AMY GOODMAN: You talk about the so-called defeats in Vietnam and Iraq
and what they mean for corporations.

JOHN PERKINS: Yeah, well, that's - yeah, we, you and I, look at them as
defeats, perhaps, and certainly anybody who lost a child or a sibling or
a spouse in these countries look at them as disasters, as defeats, but
the corporations made a huge amount of money off Vietnam, the military
industry, huge corporations, the construction companies. And, of course,
they're doing it in a very, very big way in Iraq. So the corporatocracy,
the people that are in fact insisting that our young men and women
continue to go to Iraq and fight, they're making a tremendous amount of
money. These are not failures for them; they're successes from a very
strong economic standpoint. And I know that sounds cynical. I am cynical
about these things. I've been there. I've seen it. And, you know, we
must learn not to put up with that anymore. All of us.

AMY GOODMAN: We're talking to John Perkins. His book is The Secret
History of the American Empire. It's the fortieth anniversary of the
1967 Israeli-Arab war. You talk about Israel being a Fortress America in
the Middle East.

WRITTEN INSTRUCTION =
In the interview, what is the title of John Perkins's book? The material after this has no connection to the interview.

DATA PROVIDED =

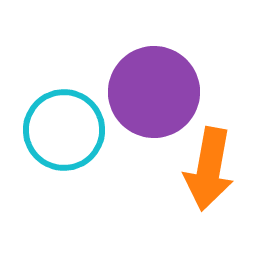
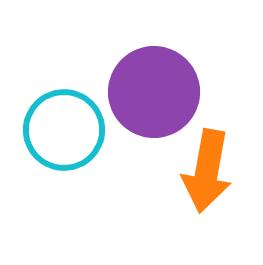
orange arrow: moved 2 px left, 2 px down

REPLY =
The Secret History of the American Empire